2. Background Of The Art
Infrared (IR) imaging methods have shown considerable promise as techniques for nondestructive evaluation (NDE) of metals, composites, ceramics, and polymers, offering fast, wide area, noncontact detection of delamination, disbonding, corrosion, and voids. However, optimum results obtained with IR techniques existing in the art have generally required considerable sophistication on the part of the operator, particularly in terms of interpretation and understanding of the resulting IR images.
For example, known methods in the art of infrared NDE involve thermally exciting a target object with a heat source, such as a hot air gun, for a finite period of time, thereby imparting thermal energy to the object. After the target object has been thermally excited, the object is allowed to cool, and thermal energy earlier absorbed by the object then begins to dissipate. As the object cools, a series of successive positionally-fixed IR images of the external surface of the object are acquired by an infrared camera. The images are acquired at fixed time intervals, starting relative to the end or the beginning of the thermal excitation period, and continuing during the period while the object cools, until a pre-determined time period has elapsed.
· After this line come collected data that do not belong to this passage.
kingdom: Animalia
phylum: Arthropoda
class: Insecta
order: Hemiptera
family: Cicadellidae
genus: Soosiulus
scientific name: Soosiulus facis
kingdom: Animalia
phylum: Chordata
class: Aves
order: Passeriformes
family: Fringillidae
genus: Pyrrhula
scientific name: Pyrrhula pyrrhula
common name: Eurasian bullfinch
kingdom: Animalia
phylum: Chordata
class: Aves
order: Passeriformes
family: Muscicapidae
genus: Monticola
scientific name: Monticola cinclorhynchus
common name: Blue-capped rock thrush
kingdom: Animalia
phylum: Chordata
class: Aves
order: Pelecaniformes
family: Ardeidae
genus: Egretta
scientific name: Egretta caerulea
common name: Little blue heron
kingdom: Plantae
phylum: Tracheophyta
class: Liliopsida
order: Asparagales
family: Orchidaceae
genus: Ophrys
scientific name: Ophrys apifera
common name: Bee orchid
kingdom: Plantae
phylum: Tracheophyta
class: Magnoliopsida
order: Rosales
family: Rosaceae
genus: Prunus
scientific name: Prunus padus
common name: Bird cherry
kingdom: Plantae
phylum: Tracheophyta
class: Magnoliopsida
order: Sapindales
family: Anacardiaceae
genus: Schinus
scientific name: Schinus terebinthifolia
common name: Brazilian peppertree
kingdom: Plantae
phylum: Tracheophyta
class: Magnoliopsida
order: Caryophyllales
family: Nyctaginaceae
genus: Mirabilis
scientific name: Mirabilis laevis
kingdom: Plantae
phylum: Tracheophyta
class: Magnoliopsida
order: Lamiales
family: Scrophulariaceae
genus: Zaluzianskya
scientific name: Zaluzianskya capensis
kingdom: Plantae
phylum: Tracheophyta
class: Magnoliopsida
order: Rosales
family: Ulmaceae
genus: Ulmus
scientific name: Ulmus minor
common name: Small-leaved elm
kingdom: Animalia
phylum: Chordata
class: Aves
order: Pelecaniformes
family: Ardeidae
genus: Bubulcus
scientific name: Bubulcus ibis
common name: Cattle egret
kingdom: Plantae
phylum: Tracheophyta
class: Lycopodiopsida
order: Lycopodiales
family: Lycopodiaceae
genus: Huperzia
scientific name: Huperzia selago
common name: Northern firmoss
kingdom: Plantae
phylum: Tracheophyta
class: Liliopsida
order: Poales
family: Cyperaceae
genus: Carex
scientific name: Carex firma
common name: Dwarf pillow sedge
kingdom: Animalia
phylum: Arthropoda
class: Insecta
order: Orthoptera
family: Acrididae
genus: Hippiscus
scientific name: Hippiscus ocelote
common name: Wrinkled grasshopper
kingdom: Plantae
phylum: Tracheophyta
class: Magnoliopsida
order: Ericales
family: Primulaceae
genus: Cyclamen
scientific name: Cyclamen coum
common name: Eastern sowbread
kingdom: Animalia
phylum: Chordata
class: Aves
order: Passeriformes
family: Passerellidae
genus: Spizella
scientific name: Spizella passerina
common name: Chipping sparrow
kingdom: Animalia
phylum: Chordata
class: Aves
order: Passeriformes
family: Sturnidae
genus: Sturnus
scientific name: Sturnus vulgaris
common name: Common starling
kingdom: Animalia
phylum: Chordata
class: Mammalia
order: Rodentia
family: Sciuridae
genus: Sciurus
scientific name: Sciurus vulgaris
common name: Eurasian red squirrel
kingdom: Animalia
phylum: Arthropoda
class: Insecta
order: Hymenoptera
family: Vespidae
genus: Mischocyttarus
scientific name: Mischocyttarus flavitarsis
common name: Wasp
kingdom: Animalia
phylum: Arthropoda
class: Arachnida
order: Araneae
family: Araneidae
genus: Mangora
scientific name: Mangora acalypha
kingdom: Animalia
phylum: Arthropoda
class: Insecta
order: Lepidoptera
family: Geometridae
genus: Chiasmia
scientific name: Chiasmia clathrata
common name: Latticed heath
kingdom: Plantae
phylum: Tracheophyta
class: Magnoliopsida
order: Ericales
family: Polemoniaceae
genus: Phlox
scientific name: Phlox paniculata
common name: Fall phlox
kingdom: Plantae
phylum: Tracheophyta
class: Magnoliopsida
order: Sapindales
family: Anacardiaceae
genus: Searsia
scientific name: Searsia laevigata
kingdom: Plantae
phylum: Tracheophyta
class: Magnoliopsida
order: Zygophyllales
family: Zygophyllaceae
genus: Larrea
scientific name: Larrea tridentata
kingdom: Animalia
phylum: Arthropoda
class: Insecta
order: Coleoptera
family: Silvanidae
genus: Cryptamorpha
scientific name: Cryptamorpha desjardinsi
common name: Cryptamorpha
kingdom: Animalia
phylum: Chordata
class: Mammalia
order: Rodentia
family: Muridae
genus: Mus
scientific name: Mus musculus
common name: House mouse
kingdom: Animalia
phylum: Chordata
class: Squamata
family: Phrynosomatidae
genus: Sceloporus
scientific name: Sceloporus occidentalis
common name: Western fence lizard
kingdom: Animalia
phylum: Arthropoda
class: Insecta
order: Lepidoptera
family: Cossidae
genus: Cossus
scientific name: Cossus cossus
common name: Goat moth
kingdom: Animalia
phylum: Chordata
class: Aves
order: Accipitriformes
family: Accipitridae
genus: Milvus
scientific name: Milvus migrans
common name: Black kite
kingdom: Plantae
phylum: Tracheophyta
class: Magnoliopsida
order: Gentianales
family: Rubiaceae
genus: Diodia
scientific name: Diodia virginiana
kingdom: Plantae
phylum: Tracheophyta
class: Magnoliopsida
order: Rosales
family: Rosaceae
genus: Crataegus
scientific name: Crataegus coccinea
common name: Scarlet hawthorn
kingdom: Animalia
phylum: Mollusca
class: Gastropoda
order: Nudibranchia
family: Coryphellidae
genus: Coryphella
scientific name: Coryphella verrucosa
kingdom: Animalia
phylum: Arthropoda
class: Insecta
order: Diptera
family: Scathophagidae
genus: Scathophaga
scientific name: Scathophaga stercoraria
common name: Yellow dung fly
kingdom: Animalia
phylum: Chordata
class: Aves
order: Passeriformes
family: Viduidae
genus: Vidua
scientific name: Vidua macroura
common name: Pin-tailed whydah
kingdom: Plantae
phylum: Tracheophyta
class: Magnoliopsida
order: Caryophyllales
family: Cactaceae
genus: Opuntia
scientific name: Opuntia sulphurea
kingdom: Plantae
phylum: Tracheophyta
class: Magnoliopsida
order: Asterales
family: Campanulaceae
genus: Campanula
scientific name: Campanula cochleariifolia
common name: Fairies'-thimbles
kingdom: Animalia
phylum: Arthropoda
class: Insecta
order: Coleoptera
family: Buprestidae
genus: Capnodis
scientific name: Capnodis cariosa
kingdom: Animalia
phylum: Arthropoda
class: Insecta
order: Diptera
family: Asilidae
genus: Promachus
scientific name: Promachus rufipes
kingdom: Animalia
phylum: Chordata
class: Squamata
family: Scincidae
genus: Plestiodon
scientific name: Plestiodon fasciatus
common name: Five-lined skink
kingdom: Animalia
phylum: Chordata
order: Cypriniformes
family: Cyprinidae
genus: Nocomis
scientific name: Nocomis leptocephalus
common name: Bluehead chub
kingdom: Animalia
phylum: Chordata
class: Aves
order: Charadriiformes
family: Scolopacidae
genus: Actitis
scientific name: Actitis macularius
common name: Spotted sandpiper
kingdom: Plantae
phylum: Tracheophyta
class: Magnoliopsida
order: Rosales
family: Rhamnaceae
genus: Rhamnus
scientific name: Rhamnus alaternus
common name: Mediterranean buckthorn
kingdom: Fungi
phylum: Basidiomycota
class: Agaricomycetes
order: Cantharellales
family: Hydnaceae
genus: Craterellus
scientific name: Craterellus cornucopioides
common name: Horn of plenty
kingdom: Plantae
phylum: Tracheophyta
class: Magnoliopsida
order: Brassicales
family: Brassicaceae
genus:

Typically, the infrared camera communicates with a general purpose computer or other video monitor on which the acquired images are displayed. An operator typically performs NDE analysis of the acquired images by either viewing the video output of the infrared camera in real time, or by having the output data stored to videotape or computer memory, where further processing and analysis may take place. Each image is comprised of a collection of gray-scale (or color) pixels, each pixel corresponding to a specific position on the object's external surface. The amplitude of each pixel, i.e. each distinct shade of gray (or different color) exhibited by the different pixels represents a different thermal energy level associated with the pixel's corresponding position on the object's external surface. Known methods of analysis can be broadly categorized as either visual analysis--where the operator views the image sequence taken during or after heating, watching for changes in the scene which correspond to effects due to subsurface structural irregularities--or temporal analysis--where the behavior of each pixel in the scene is analyzed as a function of time, and changes in slope or amplitude of each pixel over time are correlated to the effects of local subsurface structural irregularities.
The visual method depends upon the ability of an operator to identify anomalous changes in the scene from one image to the next merely by visually inspecting the many thousands of pixels which comprise each and every image. Though widely used as one of the existing alternatives in NDE analysis, the visual method is inherently qualitative and imprecise, since the ability of the operator to identify anomalous changes in the scene depends on subjective factors such as the colors assigned to various temperatures, the quality of the display device, and the experience of the operator. Furthermore, the mere fact that the visual method requires an operator to manually inspect each acquired image makes this method labor intensive and time-consuming.
The temporal method, on the other hand, which can sometimes be more precise than the visual method, is extremely computation intensive and frequently requires that high-resolution, high-speed IR cameras be used in order to acquire sufficient data to determine the accurate shape of the temperature time curve for each pixel of each image and the exact time at which the peak or peak slope of each curve occurs. While more objective and precise than the visual method, the temporal method is not commercially viable due to the high cost of high-resolution, high-speed IR imagers and the computer hardware requirements to perform the necessary complex computations.
Accordingly, there is a need to provide an objective and quantifiable method of NDE analysis which does not require an inordinate amount of complex computations and thus overly expensive hardware.